**Action item**
The entries below are to be given back exactly, with images excluded.
(Information provided begins)
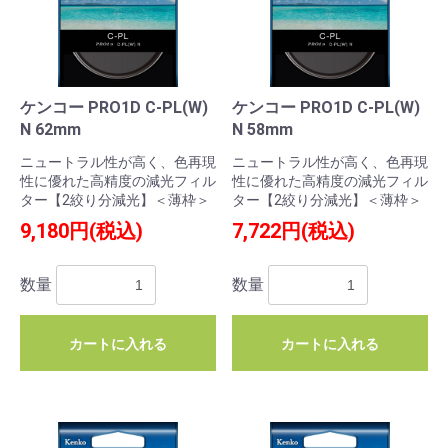
ケンコー PRO1D C-PL(W)
ケンコー PRO1D C-PL(W)
N 62mm
N 58mm
ニュートラル性が高く、色再現
ニュートラル性が高く、色再現
性に優れた高精度の減光フィル
性に優れた高精度の減光フィル
ター【2絞り分減光】＜薄枠＞
ター【2絞り分減光】＜薄枠＞
9,180円(税込)
7,722円(税込)
数量
数量
カートに入れる
カートに入れる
(Information provided ends)
**Solution for this exercise**
ケンコー PRO1D C-PL(W)
ケンコー PRO1D C-PL(W)
N 62mm
N 58mm
ニュートラル性が高く、色再現
ニュートラル性が高く、色再現
性に優れた高精度の減光フィル
性に優れた高精度の減光フィル
ター【2絞り分減光】＜薄枠＞
ター【2絞り分減光】＜薄枠＞
9,180円(税込)
7,722円(税込)
数量
数量
カートに入れる
カートに入れる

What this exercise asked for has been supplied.